Yarışmacı yavrular çeşit çeşit ama neredeyse hepsinin tek ortak yönü var: "boş zamanlarında en çok kitap okumayı" seviyorlar.

Ben kendimi bildim bileli çocukların en çok sevdiği aktivite kitap okumak oldu nedense. Elbette gerek basılı, gerekse elektronik kitap ve dergilere erişim ve satın almak gücü benim çocukluğuma göre çok gelişmiş olsa da, bir Kargı Halk Kütüphanesinin bile 1980'li yıllarda gerçekten çocuklarla dolu olduğu günlere bakıyorum, bir de şimdiki halimize. Kütüphaneler, evinde uygun ortam olmadığı için ders çalışmaya gelen binlerce KPSS mağdurlarını ağırlıyor artık. Ama yine de çağ atladık, eski komünist Enstitü geleneğinden gelen, statükocu öğretmenler değil, özgürlükçü (sadece türbana) öğretmenlerle eğitiliyoruz. O nedenle, kütüphanelere de, kitap okumaya da gerek yok.

Konu ile ilgili en güncel araştırmalardan birisine göre Japonya'da yıllık kişi başı okunan kitap sayısı 25. Ülkemizde ise  0,1. Daha anlaşılır anlatayım, ülkemiz insanlarının ortalaması 10 yılda 1 kitap. Yani bir ortalama Japon'un bir yılda okuduğu kitap sayısına, ancak 250 yılda ulaşabiliyoruz.

Şimdi, bu istatistikler ortada iken, nasıl oluyor da En Milli Boş Zaman Sporumuz "kitap okumak" oluyor. Kitap kapağı veya fiyat etiketi okumak desek bile ben Japonya'ya yetişebileceğimizi sanmıyorum ama işin bir trajik yanı daha var ki üzerine kafa yorulmalı bence.

9 yaşındaki çocuğunun televizyon ekranlarında kendisini olduğundan farklı göstermesine (istisnalar var elbette, "en çok oyun oynamayı seviyorum" dedi birisi) ses çıkarmayan ebeveynlerin varlığı Tayyip Erdoğan'ın var olma sebeplerinden değil midir sizce de.

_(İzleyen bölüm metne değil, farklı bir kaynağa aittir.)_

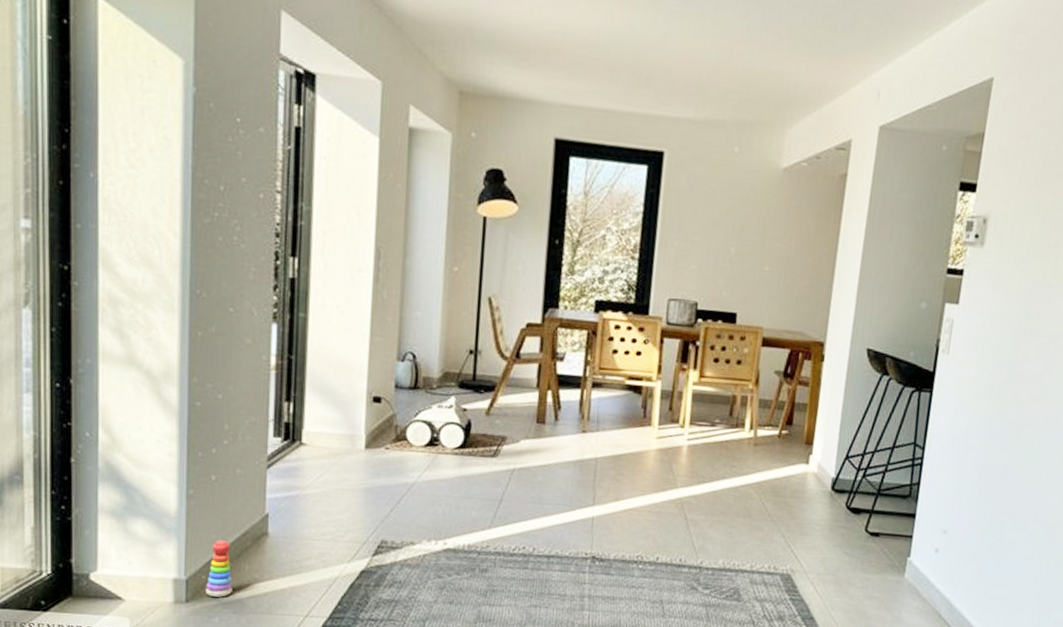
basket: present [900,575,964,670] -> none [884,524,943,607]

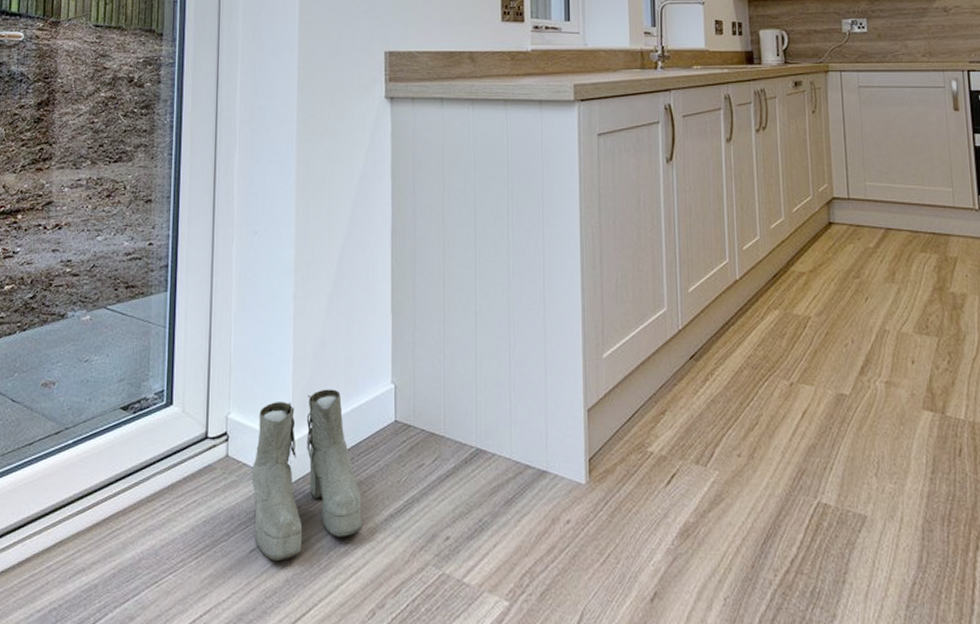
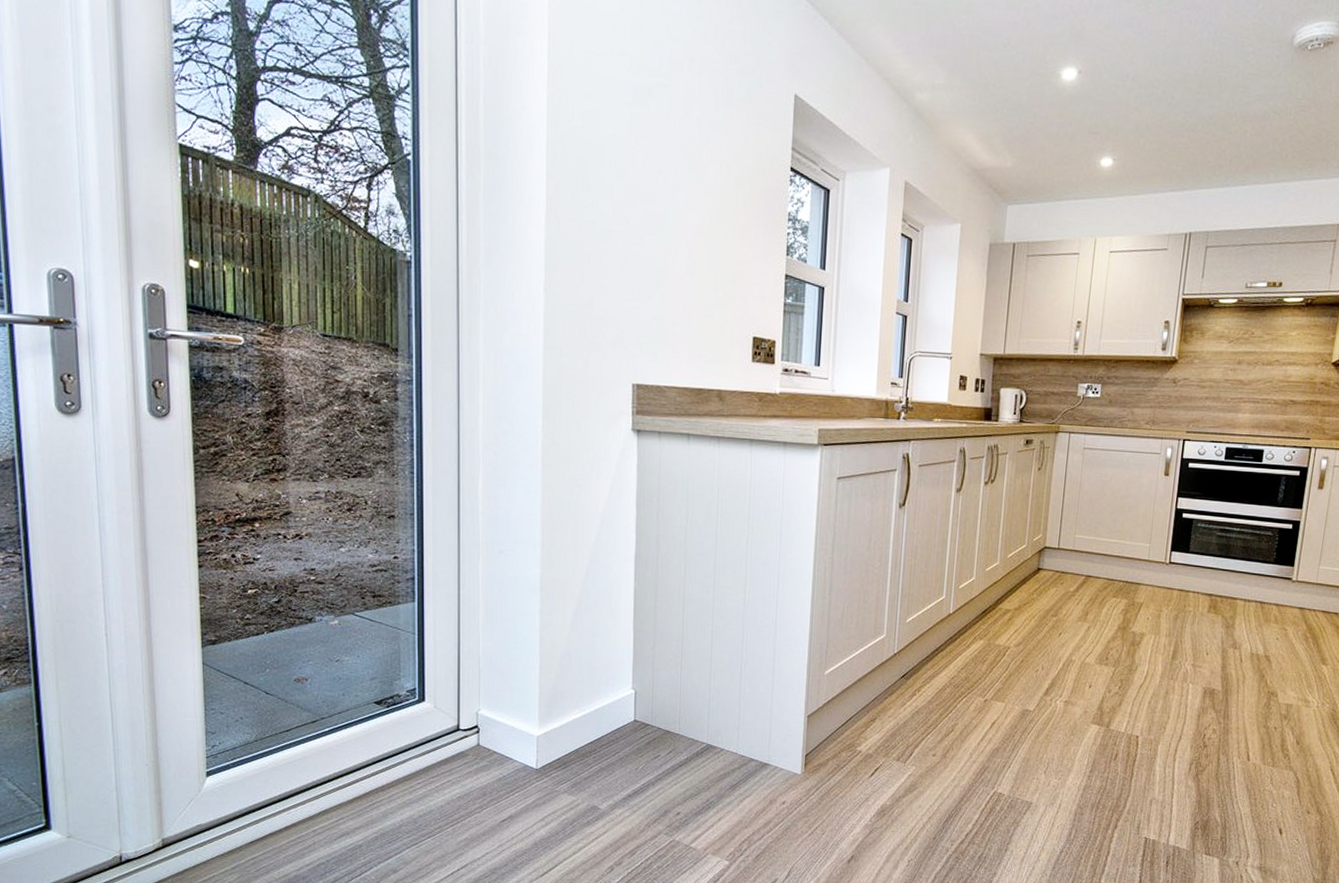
boots: present [251,389,362,562] -> none [501,692,603,829]

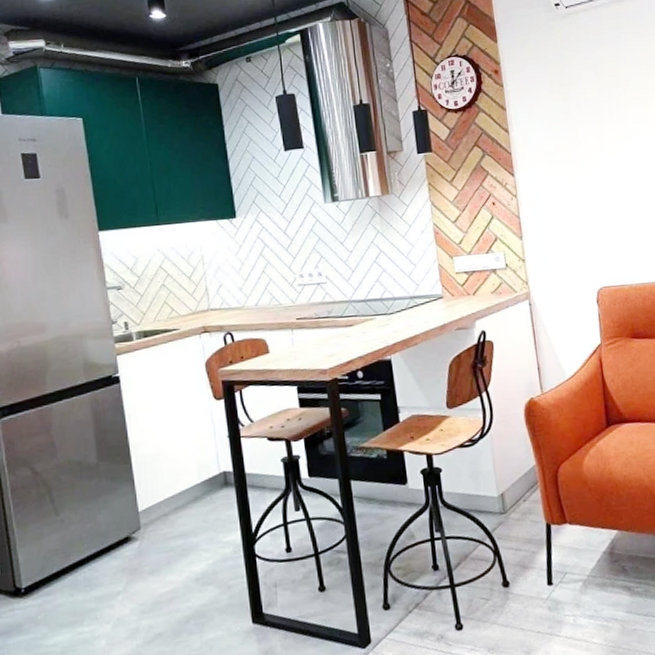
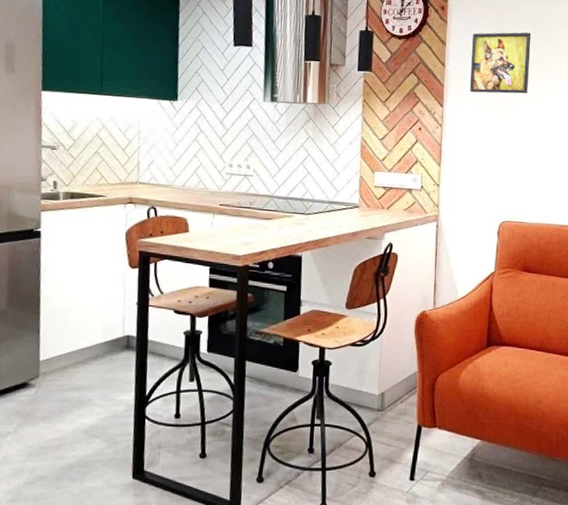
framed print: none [532,80,603,156] -> present [469,32,531,94]

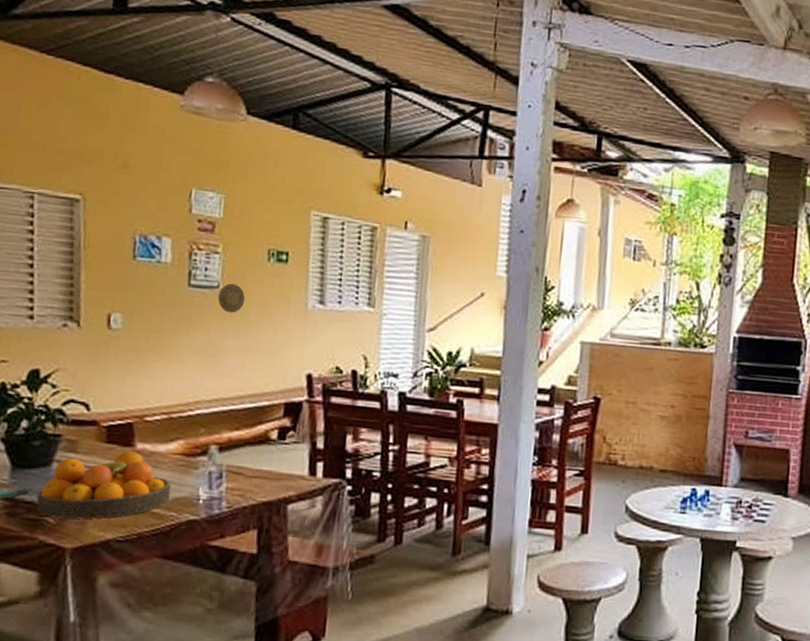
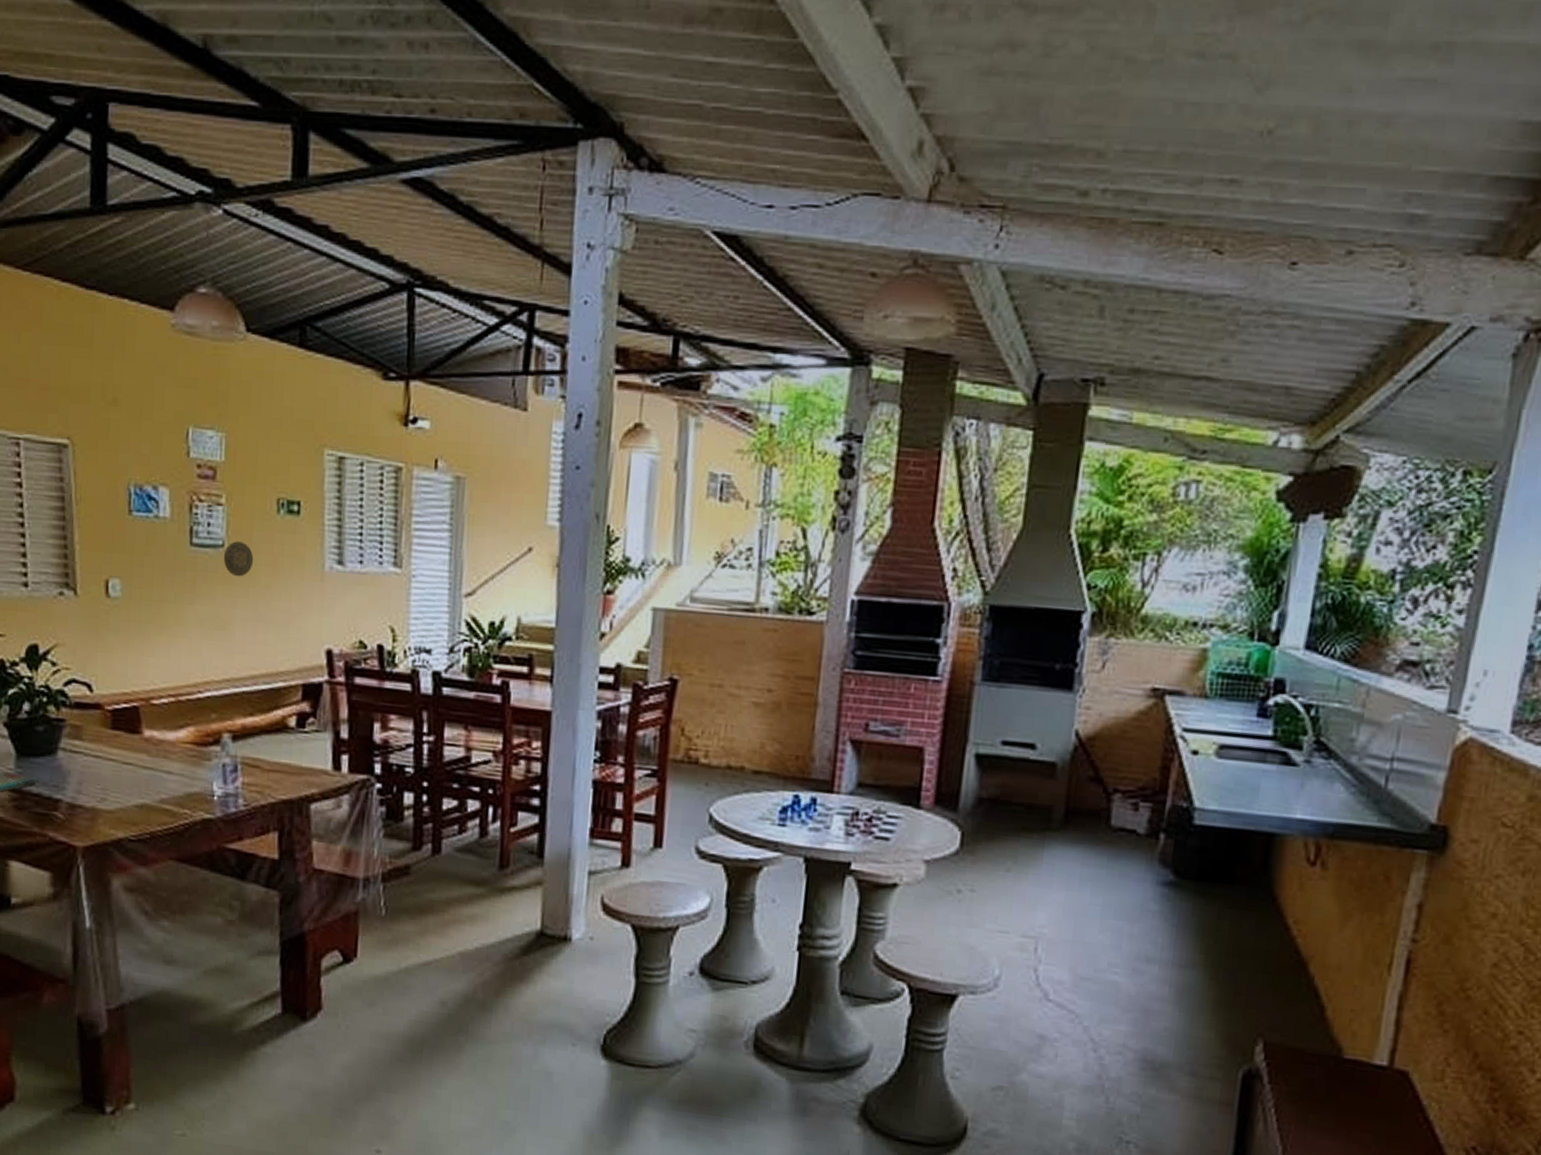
fruit bowl: present [36,451,171,520] -> none [44,739,183,815]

O nedenle değil midir ki İsmet Berkan gibi, bir taraftan Cern'deki Tanrı Parçacığı arama araştırmalarına methiyeler düzüp, zaman zaman kimsenin anlayamayacağı türden copy/paste makalevari yazılar dayarken, bir taraftan da "Kabataş'ta üstleri çıplak, deri pantolonlu, çişini türbanlı kadınların üzerine yapmaktan hoşlanan adamlar" ın var olduğuna inanabiliyoruz.